### [Document understanding data]
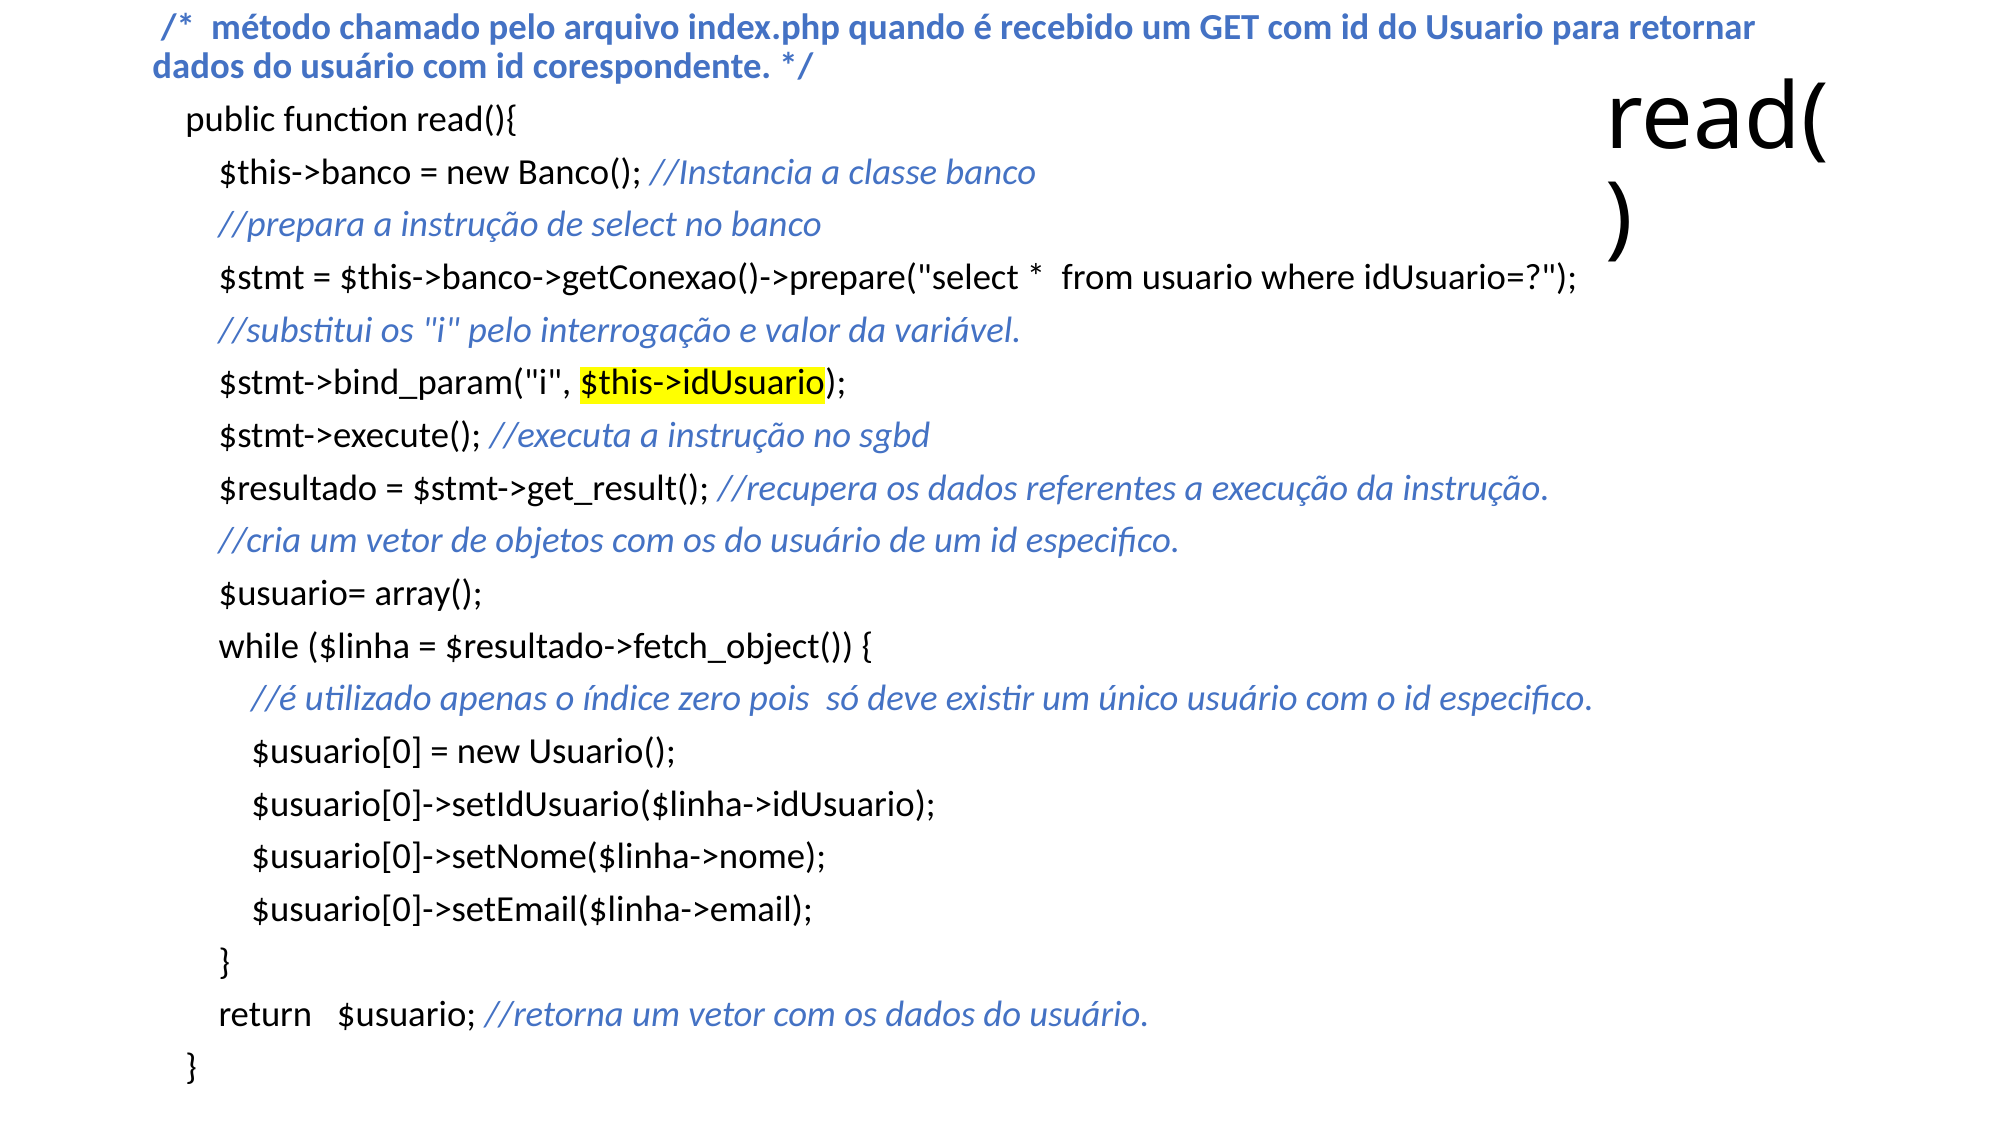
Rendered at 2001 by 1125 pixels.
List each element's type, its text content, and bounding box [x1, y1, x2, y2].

list /* método chamado pelo arquivo index.php quando é recebido um GET com id do Usuario para retornar dados do usuário com id corespondente. */ public function read(){ $this->banco = new Banco(); //Instancia a classe banco //prepara a instrução de select no banco $stmt = $this->banco->getConexao()->prepare("select * from usuario where idUsuario=?"); //substitui os "i" pelo interrogação e valor da variável. $stmt->bind_param("i", $this->idUsuario); $stmt->execute(); //executa a instrução no sgbd $resultado = $stmt->get_result(); //recupera os dados referentes a execução da instrução. //cria um vetor de objetos com os do usuário de um id especifico. $usuario= array(); while ($linha = $resultado->fetch_object()) { //é utilizado apenas o índice zero pois só deve existir um único usuário com o id especifico. $usuario[0] = new Usuario(); $usuario[0]->setIdUsuario($linha->idUsuario); $usuario[0]->setNome($linha->nome); $usuario[0]->setEmail($linha->email); } return $usuario; //retorna um vetor com os dados do usuário. } [137, 0, 1863, 1099]
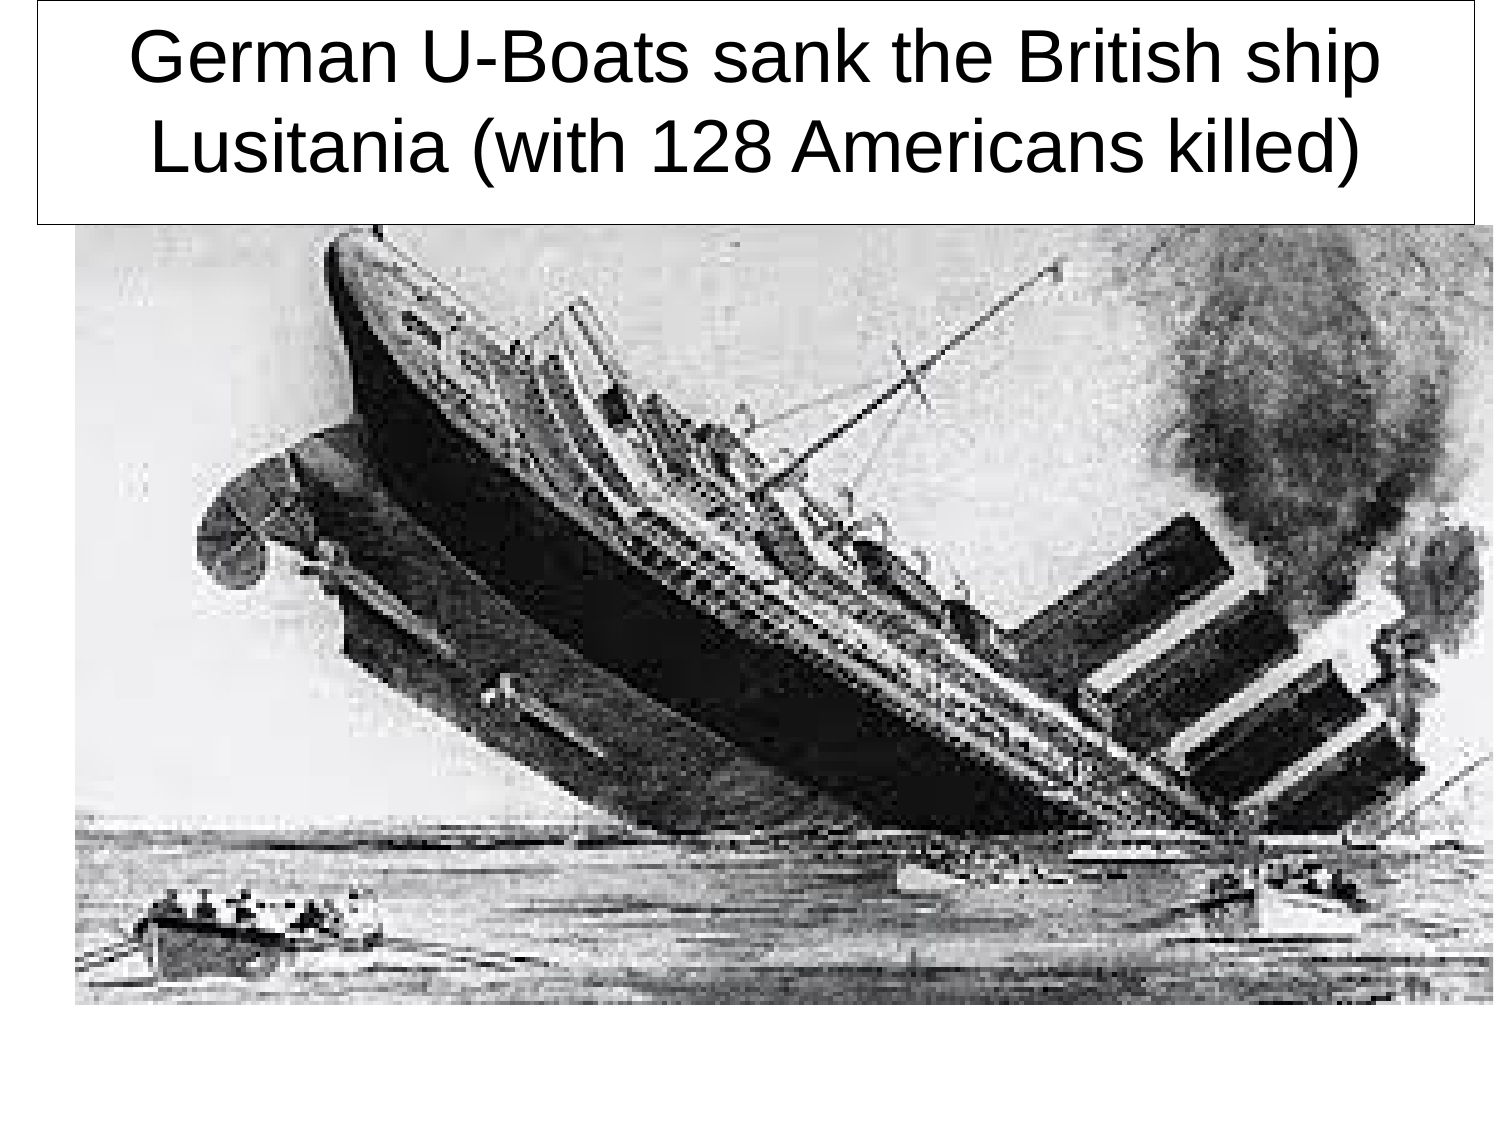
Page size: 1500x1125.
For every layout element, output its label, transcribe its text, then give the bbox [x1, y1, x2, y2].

title German U-Boats sank the British ship Lusitania (with 128 Americans killed) [37, 0, 1475, 225]
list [74, 224, 1494, 1006]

### [Problem to solve]
All entries must be output unchanged, with every picture omitted.

### [Your solution]
Rendered at 2001 by 1125 pixels.
List each element's type, its text content, and bounding box [x1, y1, x2, y2].

list /* método chamado pelo arquivo index.php quando é recebido um GET com id do Usuario para retornar dados do usuário com id corespondente. */ public function read(){ $this->banco = new Banco(); //Instancia a classe banco //prepara a instrução de select no banco $stmt = $this->banco->getConexao()->prepare("select * from usuario where idUsuario=?"); //substitui os "i" pelo interrogação e valor da variável. $stmt->bind_param("i", $this->idUsuario); $stmt->execute(); //executa a instrução no sgbd $resultado = $stmt->get_result(); //recupera os dados referentes a execução da instrução. //cria um vetor de objetos com os do usuário de um id especifico. $usuario= array(); while ($linha = $resultado->fetch_object()) { //é utilizado apenas o índice zero pois só deve existir um único usuário com o id especifico. $usuario[0] = new Usuario(); $usuario[0]->setIdUsuario($linha->idUsuario); $usuario[0]->setNome($linha->nome); $usuario[0]->setEmail($linha->email); } return $usuario; //retorna um vetor com os dados do usuário. } [137, 0, 1863, 1099]
Page size: 1500x1125.
For every layout element, output its label, transcribe its text, then give the bbox [x1, y1, x2, y2].

title German U-Boats sank the British ship Lusitania (with 128 Americans killed) [37, 0, 1475, 225]
list [74, 224, 1494, 1006]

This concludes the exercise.